The two walls you have drawn in 3D don’t meet because they don’t start at the bottom from the same corner.
All your faces are reversed (showing blue). That’s natural for the floor since SU assumes you will be pushpulling up walls.
But make your walls into components as soon you draw them.
I made the longer wall into a component, cleaned up a few extra lines I’d included by mistake in my window selection, and moved it to one side.
You can see in this image that the floor plan has three lines at that corner. So they wouldn’t meet when you pushpulled up.
More or less right. But a couple of things will help.
First, I converted your image to a texture rather than an image and applied it to a rectangle exactly the size of your image. I found (I hadn’t known before) that you can’t Lock an image in SU. Slightly tricky, and I can describe in detail if you need to repeat it.
By convention, not a rule, the long axis of a building runs along the red, not the green, axis, and the lettering on the floor plan image is the right way up when you do that - easier to read.
So I next rotated everything 90° clockwise.
Then locked the Floor image component.
And I made a component out of the floor plan you have drawn, and placed it back on top of the floor plan. And reversed faces so it’s right side up.
Then work in Xray mode (View/Face style/X-ray). It’s worth making a shortcut key for that, so you can toggle in on or off with a tap on a key (I use x).
And probably you will find it easier to erase the floors inside the rooms, at least while you are drawing the interior walls.
I’d suggest making just the exterior walls first. Draw a rectangle round the outside, then oFfset it inwards by the wall thickness - looks like 300mm in your case. (I typed oFfset oddly to remind you that the built in default shortcut key for offset is F.)
Pushpull the exterior walls to height, then make that into a component immediately.
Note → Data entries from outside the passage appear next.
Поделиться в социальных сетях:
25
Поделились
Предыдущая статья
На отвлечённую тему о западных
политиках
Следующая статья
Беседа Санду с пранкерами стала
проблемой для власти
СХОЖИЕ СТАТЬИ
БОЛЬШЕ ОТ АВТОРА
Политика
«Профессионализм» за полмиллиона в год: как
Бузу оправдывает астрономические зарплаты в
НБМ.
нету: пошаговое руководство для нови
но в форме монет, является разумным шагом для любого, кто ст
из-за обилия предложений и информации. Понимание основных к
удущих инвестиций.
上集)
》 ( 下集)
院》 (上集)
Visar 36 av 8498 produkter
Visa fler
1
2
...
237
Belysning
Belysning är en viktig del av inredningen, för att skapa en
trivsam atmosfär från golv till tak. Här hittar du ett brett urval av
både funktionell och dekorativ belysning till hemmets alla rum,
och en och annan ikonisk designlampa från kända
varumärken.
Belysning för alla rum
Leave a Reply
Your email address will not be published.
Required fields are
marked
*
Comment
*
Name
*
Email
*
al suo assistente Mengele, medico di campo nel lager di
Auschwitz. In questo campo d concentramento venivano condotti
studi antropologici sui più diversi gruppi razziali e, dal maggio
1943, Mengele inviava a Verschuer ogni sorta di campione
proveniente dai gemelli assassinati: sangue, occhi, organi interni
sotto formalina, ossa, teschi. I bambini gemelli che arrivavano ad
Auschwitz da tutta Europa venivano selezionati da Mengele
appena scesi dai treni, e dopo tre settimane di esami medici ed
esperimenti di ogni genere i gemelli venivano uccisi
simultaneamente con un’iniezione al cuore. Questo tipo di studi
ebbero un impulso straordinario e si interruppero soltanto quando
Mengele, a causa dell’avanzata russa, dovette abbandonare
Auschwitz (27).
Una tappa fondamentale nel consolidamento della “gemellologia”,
Height seems to be 2760 mm - is that right?
Some of the longer dimensions are a lot of digits in mm. You might want to change the units to metres, perhaps with 2 decimal places - so the last digit is 1cm; or alternatively work in cm. That’s about as precise as most buildings can be made, and if all your dimensions are multiples of a cm you’ll find it easier to get clean corners.
Then clean up your floor plan drawing. This image highlights some problem areas. Look where the lines aren’t clean and thin-looking.
Turn off Length snapping in Model info/Units.
Once you’ve cleaned up the floor plan, exit the component, and lock it.
Then draw your interior walls on top, and make each one a component as soon as you’ve drawn it. Always make sure that your default tag is Untagged in SU 2020 onwards as you are using. or Layer0 in versions 2019 and earlier.
Assign Tags ONLY to components, groups, or (later) dimensions or text.
That way you can control the visibility of selected parts of your model.
isberne blueprintsJWM.skp (4.5 MB)
The blueprint image is slightly distorted. I notice as a result (I only checked a few dimensions) that the few handwritten dimensions don’t always match you floor plan - for example at the left edge.
Anyway, all I’ve time for at the moment.
Hope it helps.
Post later how you are getting on, or ask for help again.
Have you watches the learn.sketchup.com videos? If not, highly recommended. You MUST understand components, groups, and tags (formerly layers) to use SU effectively.
PS. I noticed that your walls aren’t all the same thickness. Use the Tape measure tool to draw a guide for the thickness and adjust the floor plan lines there with the Move tool to snap to the guides.